Homeward bound - Monocolumn | Monocle

Monocolumn

A daily bulletin of news & opinion

24 September 2014

The Monocle team is currently touring cities around the world launching our latest book, The Monocle Guide to Good Business. On tour in Malaysia, I met a couple of magazine subscribers who had lived for years in international cities across the globe – from the West coast of the US to central Europe – but who had decided to move back to their home town of Kuala Lumpur. They explained that this is actually a recognisable trend in the Malaysian capital – young people are returning home in droves after years spent in Berlin, London and New York to set up businesses, design studios, galleries and restaurants.

This conversation raised an intriguing question: was this just a local trend or a wider global movement?

This month also sees the launch of the Monocle Auckland & New Zealand Survey, a supplement inside the October issue of the magazine. One of the things that really struck me while I was travelling across New Zealand reporting for this guide was the sheer number of people who had lived abroad but had chosen in recent years to return home and invest – in every sense of the word – in their local market and community. Auckland in particular has blossomed in the past decade thanks to this flood of returnees.

As one particularly eloquent New Zealander put it to me, “It used to be that the interesting people had to leave to be exposed to, and be a part of, global culture but now for the first time we have people working globally from here, which has made Auckland the most interesting it has ever been.”

In the case of Auckland, the internet has been the real driver of this.
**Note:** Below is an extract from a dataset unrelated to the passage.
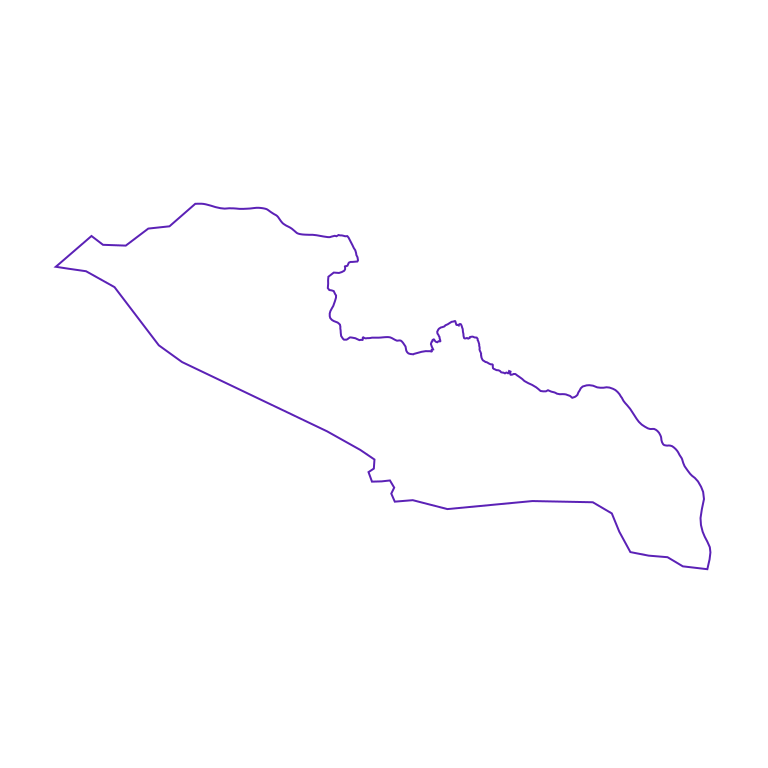 Ouango, Mbomou, Central African Republic (Robinson projection), rotated 272°
{"feature_id": "33826404B65142748169152", "entity_name": "Ouango", "entity_type": "district", "adm_level": 2, "iso_a3": "CAF", "parent_name": "Central African Republic", "parent_adm1": "Mbomou", "projection": "robinson", "projection_center": [22.589, 4.437], "detail": "fine", "context": "isolated", "style": "outline", "palette": "violet", "viewbox_px": 768, "rotation_deg": 272, "n_neighbors": 0, "source": "geoboundaries", "source_scale": "gbopen_adm2", "svg_char_len": 5571}
<svg xmlns="http://www.w3.org/2000/svg" viewBox="0 0 768 768"><g transform="rotate(272 384 384)"><path d="M489.7,51.9L488.2,64.7L486.3,82.3L471.4,111.3L414.8,157.6L398.9,181.4L334.7,328.8L317.3,362.6L308.2,377.1L299.1,376.8L295.4,371.6L286.0,375.4L286.6,385.0L287.8,393.3L280.8,397.8L274.7,395.1L266.8,398.9L268.9,416.8L261.2,451.7L272.2,536.4L273.1,596.8L262.6,616.2L244.6,624.3L224.6,636.1L221.7,654.5L220.8,673.4L212.2,689.0L210.2,713.6L220.1,715.5L227.1,716.1L232.3,715.3L237.6,712.7L242.7,709.8L247.5,707.6L254.1,705.7L261.0,705.0L269.7,706.0L273.8,706.7L280.2,707.8L287.3,706.7L292.3,704.5L297.6,701.2L301.0,697.9L303.0,695.1L305.0,693.0L308.2,690.4L312.3,687.3L315.3,685.9L317.3,685.2L319.1,684.6L320.2,684.1L323.3,681.9L326.1,680.3L327.6,679.2L329.2,677.7L330.8,675.8L331.9,674.1L332.4,672.3L332.5,670.8L332.3,669.3L332.4,667.9L332.7,666.2L333.5,665.1L335.5,663.9L337.7,663.2L339.3,663.0L340.8,662.7L342.4,662.0L344.8,660.6L346.6,658.9L347.8,657.2L348.5,655.5L348.5,654.0L348.3,652.3L348.4,651.1L348.9,649.2L350.5,646.1L352.4,643.0L355.1,640.0L358.1,637.6L361.0,635.6L367.7,630.9L371.2,627.8L373.6,625.5L375.4,624.0L376.9,623.1L378.5,622.2L379.7,621.2L381.9,619.8L384.1,617.8L386.0,615.5L387.2,613.0L388.3,609.5L388.5,606.5L387.9,603.3L387.8,600.5L388.1,597.2L389.6,593.0L390.0,589.2L389.7,586.5L388.4,582.6L386.6,580.8L384.5,579.8L382.3,578.5L379.9,577.7L378.6,576.4L377.7,575.1L376.8,572.6L378.6,570.3L379.4,567.7L379.9,566.3L380.1,564.5L380.1,562.5L379.9,560.1L380.4,557.1L381.2,555.6L381.6,554.4L382.2,551.5L383.5,548.1L382.3,546.0L382.2,543.5L382.5,540.7L384.3,538.5L386.0,536.2L388.3,532.0L389.9,528.1L391.9,524.2L393.9,521.9L396.3,518.3L397.2,516.8L398.0,515.8L398.6,514.7L398.5,513.1L398.0,512.3L397.7,511.1L397.7,510.2L398.1,509.9L399.6,509.8L400.1,509.6L400.4,509.9L400.8,510.0L401.3,508.6L400.3,508.4L399.2,508.0L399.0,507.6L399.6,506.5L399.7,505.8L399.3,505.2L398.9,504.7L398.9,504.3L399.5,503.1L399.6,501.7L399.8,500.7L401.1,499.4L401.7,497.9L401.8,495.9L402.4,494.6L403.0,493.1L403.6,492.4L405.1,492.1L406.8,492.1L407.2,491.8L407.4,491.5L407.4,491.1L407.4,489.9L408.0,488.4L409.0,486.6L409.4,485.8L409.5,484.7L410.3,483.5L411.1,482.0L412.5,481.1L414.1,480.4L415.2,480.3L415.6,480.0L416.2,480.1L417.1,479.9L417.8,480.0L418.4,479.7L419.2,479.4L420.7,478.6L422.2,478.2L423.0,478.4L424.3,478.2L425.5,477.8L426.7,477.8L427.5,477.6L429.8,476.8L430.7,476.4L431.0,476.1L432.4,476.0L433.6,475.0L433.7,472.9L434.4,471.1L434.4,470.5L434.0,468.4L433.6,468.0L432.8,467.9L432.7,467.2L432.3,466.5L432.9,465.3L432.6,464.6L432.4,463.9L432.4,463.0L432.7,462.5L433.0,462.3L433.6,462.2L434.8,461.8L436.9,461.6L438.8,461.1L440.4,460.9L441.8,460.7L443.2,460.1L444.5,459.7L445.6,459.2L446.4,458.7L446.6,457.9L446.4,457.3L446.0,457.0L445.1,456.7L445.5,456.1L445.7,455.7L445.5,455.1L445.6,454.5L445.8,454.2L447.5,453.6L449.1,453.1L449.4,452.7L448.8,451.0L448.5,449.4L447.3,447.6L445.9,445.6L444.8,443.3L443.7,442.4L443.4,441.7L442.8,440.1L442.5,438.9L441.1,436.9L440.0,436.2L438.8,435.7L438.3,435.4L436.9,435.5L436.1,435.8L435.1,436.6L433.8,437.2L433.0,437.8L431.6,438.0L429.6,438.7L428.8,438.8L428.5,438.4L428.7,437.3L428.4,436.7L427.6,435.9L427.7,435.2L427.9,434.7L428.1,434.2L429.2,433.1L430.0,432.7L430.3,432.3L430.3,432.0L429.6,431.0L428.8,430.7L428.5,430.9L428.1,430.7L427.7,430.1L427.1,429.9L426.1,429.6L425.5,429.5L424.3,430.0L423.1,430.4L421.8,431.1L421.4,431.3L420.2,431.9L420.0,431.4L419.8,430.5L419.0,430.4L418.3,430.6L418.1,430.2L418.4,428.8L418.3,425.7L418.3,424.6L417.5,420.5L415.1,412.8L414.7,412.3L414.9,409.3L415.4,407.4L416.5,406.1L418.1,405.1L422.2,404.2L425.8,401.6L427.2,400.3L427.9,399.3L428.1,398.3L428.0,397.3L427.8,396.2L427.8,395.2L428.7,393.1L430.1,390.4L430.8,388.6L431.0,387.1L431.0,385.4L430.8,383.0L430.2,378.2L430.0,374.1L429.9,370.5L429.4,368.2L429.2,365.3L429.0,364.5L429.0,363.8L429.4,362.5L429.9,361.8L429.8,361.4L429.2,361.1L428.3,361.3L427.3,361.0L427.3,359.4L427.2,358.7L427.0,357.9L428.1,355.2L428.7,353.9L428.9,352.7L429.2,350.8L429.4,349.1L429.3,348.2L428.4,347.0L427.5,345.9L427.0,344.9L426.9,342.5L427.8,341.4L430.5,339.5L433.6,339.0L436.0,338.8L438.0,338.4L439.7,338.4L441.8,337.9L442.9,336.7L443.8,335.5L445.2,331.5L446.3,329.6L448.0,328.0L449.9,327.4L452.6,327.3L455.0,327.9L457.9,329.3L460.3,330.6L462.3,331.2L464.8,332.0L466.3,332.4L468.6,333.0L470.8,333.0L472.2,332.0L475.1,330.5L475.7,328.5L476.0,326.1L477.9,324.5L482.2,324.7L485.7,324.5L489.3,324.7L493.6,329.9L493.5,332.6L493.4,335.1L494.4,337.9L495.8,340.3L497.3,341.1L499.2,341.1L499.9,340.8L500.3,341.0L500.6,342.4L500.9,343.3L502.0,343.8L503.6,344.4L504.2,344.9L504.8,346.3L504.9,348.1L505.5,353.1L506.7,353.7L509.7,353.1L511.9,351.9L514.0,351.5L516.7,350.6L518.8,349.1L521.9,347.5L522.4,347.2L529.0,343.5L530.5,342.2L530.3,340.0L530.7,338.4L531.0,336.8L531.0,334.9L531.3,333.4L530.4,332.0L530.0,331.3L530.4,329.7L529.5,326.5L528.9,324.8L528.8,323.1L529.3,318.5L530.3,311.5L530.6,307.7L530.5,304.7L530.5,300.0L530.6,297.3L530.9,294.7L531.3,293.0L531.9,291.6L535.9,286.6L537.1,284.6L538.0,282.7L538.9,280.7L540.2,278.5L541.1,277.2L542.8,275.6L544.9,274.0L547.2,272.3L548.2,271.3L548.9,270.3L550.1,267.9L551.9,264.9L553.8,262.1L554.6,260.7L555.0,259.3L555.3,257.7L555.5,256.1L555.7,253.7L555.7,252.2L555.6,250.1L555.3,247.9L554.7,244.0L554.4,240.7L554.1,237.1L554.0,233.3L554.2,230.0L554.3,226.9L554.2,223.0L553.7,218.6L554.0,214.4L554.9,209.5L556.2,204.7L557.2,200.3L557.5,198.7L557.7,197.1L557.8,194.9L557.7,192.5L557.5,189.1L534.1,164.1L531.1,143.0L513.3,121.1L513.3,98.3L521.7,86.5L492.9,55.4L489.7,51.9Z" fill="none" stroke="#5b21b6" stroke-width="2"/></g></svg>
Before the advent of the connected age, New Zealand was simply too far away – impossibly isolated at the bottom of the world. Businesses and society were insular and anyone who wanted success or a taste of internationalism got out of there as soon as humanly possible. The internet has meant that everything from launching a global company to connecting with a community of artists is possible from anywhere in the world.

At the same time, it seems people have realised that “global culture” is a vague and nebulous concept, if not totally meaningless. The particular, the peculiar and the curiously idiosyncratic are actually far more interesting. This realisation has led to a trend of people returning home – not to mention a recognition that exploration and discovery are things you can do on your own doorstep, too.

Matt Alagiah is a researcher and writer for Monocle.